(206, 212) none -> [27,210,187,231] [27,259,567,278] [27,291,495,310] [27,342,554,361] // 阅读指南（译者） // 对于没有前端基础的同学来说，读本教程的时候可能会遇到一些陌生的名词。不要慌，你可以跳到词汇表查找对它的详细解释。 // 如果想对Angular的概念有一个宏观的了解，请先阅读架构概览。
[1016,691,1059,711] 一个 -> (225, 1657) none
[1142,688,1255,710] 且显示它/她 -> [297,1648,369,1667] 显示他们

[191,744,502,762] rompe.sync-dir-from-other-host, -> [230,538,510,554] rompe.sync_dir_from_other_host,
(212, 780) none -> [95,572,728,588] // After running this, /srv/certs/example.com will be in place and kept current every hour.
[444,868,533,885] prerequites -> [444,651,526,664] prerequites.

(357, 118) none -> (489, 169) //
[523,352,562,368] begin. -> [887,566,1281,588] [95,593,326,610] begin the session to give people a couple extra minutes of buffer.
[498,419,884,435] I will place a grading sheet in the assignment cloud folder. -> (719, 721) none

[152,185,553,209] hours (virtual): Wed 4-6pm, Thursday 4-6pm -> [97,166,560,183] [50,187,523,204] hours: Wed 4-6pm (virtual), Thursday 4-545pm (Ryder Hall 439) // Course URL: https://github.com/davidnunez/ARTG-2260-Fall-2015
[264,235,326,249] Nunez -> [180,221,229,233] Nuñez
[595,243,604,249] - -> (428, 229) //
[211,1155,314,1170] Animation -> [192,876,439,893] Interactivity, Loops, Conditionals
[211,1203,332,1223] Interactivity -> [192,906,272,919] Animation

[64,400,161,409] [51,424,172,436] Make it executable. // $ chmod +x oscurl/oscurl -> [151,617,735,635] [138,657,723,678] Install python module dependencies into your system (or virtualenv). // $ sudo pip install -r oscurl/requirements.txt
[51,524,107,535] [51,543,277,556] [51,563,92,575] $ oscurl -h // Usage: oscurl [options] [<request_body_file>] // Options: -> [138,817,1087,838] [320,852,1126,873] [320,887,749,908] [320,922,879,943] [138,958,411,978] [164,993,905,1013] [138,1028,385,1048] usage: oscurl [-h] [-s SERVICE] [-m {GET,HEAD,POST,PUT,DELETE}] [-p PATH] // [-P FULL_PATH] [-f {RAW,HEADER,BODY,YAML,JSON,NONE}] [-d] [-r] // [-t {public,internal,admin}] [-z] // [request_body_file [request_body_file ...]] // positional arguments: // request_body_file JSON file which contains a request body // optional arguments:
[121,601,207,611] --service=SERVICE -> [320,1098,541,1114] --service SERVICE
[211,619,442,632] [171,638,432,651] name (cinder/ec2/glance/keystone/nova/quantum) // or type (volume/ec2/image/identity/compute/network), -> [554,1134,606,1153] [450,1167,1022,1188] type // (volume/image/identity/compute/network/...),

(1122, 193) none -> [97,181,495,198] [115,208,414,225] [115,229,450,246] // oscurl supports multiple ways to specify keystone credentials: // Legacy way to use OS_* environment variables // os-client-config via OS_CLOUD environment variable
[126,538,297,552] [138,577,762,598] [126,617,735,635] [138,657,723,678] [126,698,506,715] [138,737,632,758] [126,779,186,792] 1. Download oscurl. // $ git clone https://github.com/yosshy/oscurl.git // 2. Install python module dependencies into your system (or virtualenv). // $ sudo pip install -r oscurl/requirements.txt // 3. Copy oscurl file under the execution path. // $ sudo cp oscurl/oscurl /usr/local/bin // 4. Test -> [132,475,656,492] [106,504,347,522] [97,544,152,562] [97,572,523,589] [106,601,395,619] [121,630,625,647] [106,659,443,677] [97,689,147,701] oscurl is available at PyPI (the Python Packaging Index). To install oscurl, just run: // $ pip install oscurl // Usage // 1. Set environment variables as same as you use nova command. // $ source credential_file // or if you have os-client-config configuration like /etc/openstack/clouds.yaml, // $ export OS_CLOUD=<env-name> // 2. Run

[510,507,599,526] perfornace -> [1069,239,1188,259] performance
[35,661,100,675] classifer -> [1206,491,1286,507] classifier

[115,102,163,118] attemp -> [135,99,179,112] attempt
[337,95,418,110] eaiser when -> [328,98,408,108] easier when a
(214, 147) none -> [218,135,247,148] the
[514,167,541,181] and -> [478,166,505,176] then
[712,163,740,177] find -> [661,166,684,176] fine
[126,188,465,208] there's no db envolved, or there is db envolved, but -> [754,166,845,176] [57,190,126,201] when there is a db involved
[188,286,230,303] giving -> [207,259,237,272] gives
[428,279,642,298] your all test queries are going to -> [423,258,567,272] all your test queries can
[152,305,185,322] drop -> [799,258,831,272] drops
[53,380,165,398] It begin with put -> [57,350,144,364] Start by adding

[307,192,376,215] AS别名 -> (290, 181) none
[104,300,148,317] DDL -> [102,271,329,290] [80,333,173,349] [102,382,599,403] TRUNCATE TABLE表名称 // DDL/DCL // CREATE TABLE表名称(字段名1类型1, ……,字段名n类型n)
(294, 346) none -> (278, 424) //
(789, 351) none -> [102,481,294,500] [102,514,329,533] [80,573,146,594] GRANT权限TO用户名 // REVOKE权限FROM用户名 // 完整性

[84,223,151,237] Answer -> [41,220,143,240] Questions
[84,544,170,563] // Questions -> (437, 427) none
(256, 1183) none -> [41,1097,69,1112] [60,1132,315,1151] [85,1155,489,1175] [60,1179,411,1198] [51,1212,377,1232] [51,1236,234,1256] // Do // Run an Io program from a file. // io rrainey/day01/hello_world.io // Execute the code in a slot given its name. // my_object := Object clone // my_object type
####################
### Your task
Return the lines above precisely as they appear, beginning at the first line and ending at the line with "[264,235,326,249] Nunez ->", and nothing after it.

### Task output
(206, 212) none -> [27,210,187,231] [27,259,567,278] [27,291,495,310] [27,342,554,361] // 阅读指南（译者） // 对于没有前端基础的同学来说，读本教程的时候可能会遇到一些陌生的名词。不要慌，你可以跳到词汇表查找对它的详细解释。 // 如果想对Angular的概念有一个宏观的了解，请先阅读架构概览。
[1016,691,1059,711] 一个 -> (225, 1657) none
[1142,688,1255,710] 且显示它/她 -> [297,1648,369,1667] 显示他们

[191,744,502,762] rompe.sync-dir-from-other-host, -> [230,538,510,554] rompe.sync_dir_from_other_host,
(212, 780) none -> [95,572,728,588] // After running this, /srv/certs/example.com will be in place and kept current every hour.
[444,868,533,885] prerequites -> [444,651,526,664] prerequites.

(357, 118) none -> (489, 169) //
[523,352,562,368] begin. -> [887,566,1281,588] [95,593,326,610] begin the session to give people a couple extra minutes of buffer.
[498,419,884,435] I will place a grading sheet in the assignment cloud folder. -> (719, 721) none

[152,185,553,209] hours (virtual): Wed 4-6pm, Thursday 4-6pm -> [97,166,560,183] [50,187,523,204] hours: Wed 4-6pm (virtual), Thursday 4-545pm (Ryder Hall 439) // Course URL: https://github.com/davidnunez/ARTG-2260-Fall-2015
[264,235,326,249] Nunez -> [180,221,229,233] Nuñez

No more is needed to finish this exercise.